"PHASE ANGLE" is the measured difference between the transmitted signal and the signal received from the target. Different materials have different characteristics (resistivity, reflectivity, conductivity, density, etc) which affect the signal that is returned from that specific target. It is this difference between the transmitted and returned signal (phase angle) that is measured by.
The detector only reports VDIs converted from positive phase angles (0 to 180 degrees). The negative angles aren't valid assuming that the machine is calibrated correctly. In the ground probe screen, you may see negative angles if you are holding the coil in the air so there is no real signal coming in - just noise, or you haven't zeroed it first. Once you zero the machine and lower it to the ground, or read your target, your phase angles should come in between 0 and +180 (as with anything there will be exceptions - ground conditions, noise, what have you). A ferrite bead will come in very close to 180 degrees (-95 VDI) which is close to where most normal ground comes in and pure conductors will come in around 0 degrees (+95 VDI). Salt water (wet beach or fields with lots of fertilizer and wet) comes in close to 90 degrees (0 VDI) Approximate numbers.

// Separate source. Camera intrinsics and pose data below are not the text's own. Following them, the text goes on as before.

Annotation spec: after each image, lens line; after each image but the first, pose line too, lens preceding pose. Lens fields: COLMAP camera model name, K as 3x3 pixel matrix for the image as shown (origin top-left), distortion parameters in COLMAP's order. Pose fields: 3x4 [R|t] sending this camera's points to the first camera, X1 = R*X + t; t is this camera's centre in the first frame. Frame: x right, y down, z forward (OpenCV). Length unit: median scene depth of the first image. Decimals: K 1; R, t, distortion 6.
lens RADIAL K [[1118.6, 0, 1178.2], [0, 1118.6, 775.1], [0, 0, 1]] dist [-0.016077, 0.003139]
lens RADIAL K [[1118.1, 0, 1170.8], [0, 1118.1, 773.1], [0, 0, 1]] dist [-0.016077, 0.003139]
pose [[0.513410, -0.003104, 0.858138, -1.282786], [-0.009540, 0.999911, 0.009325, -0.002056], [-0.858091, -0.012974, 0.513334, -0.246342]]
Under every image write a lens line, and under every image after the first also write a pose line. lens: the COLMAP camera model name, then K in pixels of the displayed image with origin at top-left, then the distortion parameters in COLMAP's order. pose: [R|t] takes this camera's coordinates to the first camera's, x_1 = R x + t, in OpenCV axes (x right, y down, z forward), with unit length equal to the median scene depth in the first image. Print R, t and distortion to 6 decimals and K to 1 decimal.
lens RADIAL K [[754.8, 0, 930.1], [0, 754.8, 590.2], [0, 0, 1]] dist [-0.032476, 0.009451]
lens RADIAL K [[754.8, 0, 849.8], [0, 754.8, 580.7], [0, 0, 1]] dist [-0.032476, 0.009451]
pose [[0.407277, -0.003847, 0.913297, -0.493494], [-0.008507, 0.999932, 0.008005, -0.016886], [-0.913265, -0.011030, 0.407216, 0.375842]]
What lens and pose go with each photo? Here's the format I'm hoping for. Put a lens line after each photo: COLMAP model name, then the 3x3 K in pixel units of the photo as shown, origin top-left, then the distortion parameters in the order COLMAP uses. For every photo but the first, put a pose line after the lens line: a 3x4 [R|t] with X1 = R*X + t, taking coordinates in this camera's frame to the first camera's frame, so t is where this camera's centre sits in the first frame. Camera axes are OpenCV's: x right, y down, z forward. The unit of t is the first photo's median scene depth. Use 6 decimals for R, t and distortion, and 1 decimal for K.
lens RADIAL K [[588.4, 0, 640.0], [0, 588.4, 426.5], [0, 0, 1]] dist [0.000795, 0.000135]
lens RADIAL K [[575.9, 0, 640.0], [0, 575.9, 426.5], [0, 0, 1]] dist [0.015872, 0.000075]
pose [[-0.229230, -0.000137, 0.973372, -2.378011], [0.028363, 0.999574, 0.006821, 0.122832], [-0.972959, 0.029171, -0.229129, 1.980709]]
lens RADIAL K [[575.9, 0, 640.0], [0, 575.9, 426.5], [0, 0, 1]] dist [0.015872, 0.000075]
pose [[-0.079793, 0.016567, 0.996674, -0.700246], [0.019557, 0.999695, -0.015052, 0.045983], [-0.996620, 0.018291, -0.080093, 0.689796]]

Ground should fall between 0 and 180 degrees. In air, when you zero the detector, you will see phases of both positive and negative values - those are just noise and don't pay attention to them. If you are getting a negative phase for any of the frequencies when you lower the loop to the ground however, you probably have an overload problem. Most ground that we see is 178 (-94) to 165 degrees except salt which falls close to 90 degrees (VDI 0).
Nonferrous targets (coins and such).VDI 0 - +95
The VDI reading is converted from the ground phase normalized to standard VDI units. It's either going to be from the strongest signal if the detector is running best data, or the average of the two strongest signals if correlate is selected. If you have ground coming in at -94(VDI) with a signal strength of 2% and another ground coming in at -91 with a signal strength of 7%, it would seem to me that the ground coming in at -91 is more mineralized even though it is a less negative VDI. 0-10%=low mineralization, 11-25%=moderate and 25% on up = high/very high. Try to keep it at 20% or less. The lower the mineralization, the slower one should sweep - which may mean a lower filter should be selected. The phase tells you composition (between purely ferrous and purely salt), while the signal strength tells you the concentration (more mineralized).
To get the phase of your target, put the coil on the ground away from the target and press the zero button - that captures the ground for separating its effects from the target. Then put your coil over the target. That should get you pretty close to the phase of the target. The VDI number at the top is the normalized reading. The numbers for each of the 3 frequencies are the phases that each frequency sees for the target. In the ground probe, the phase angles are not normalized, just the VDI. It was intended to be used to just check out the phase of the ground, but, it can also be used this way to check out a target if desired.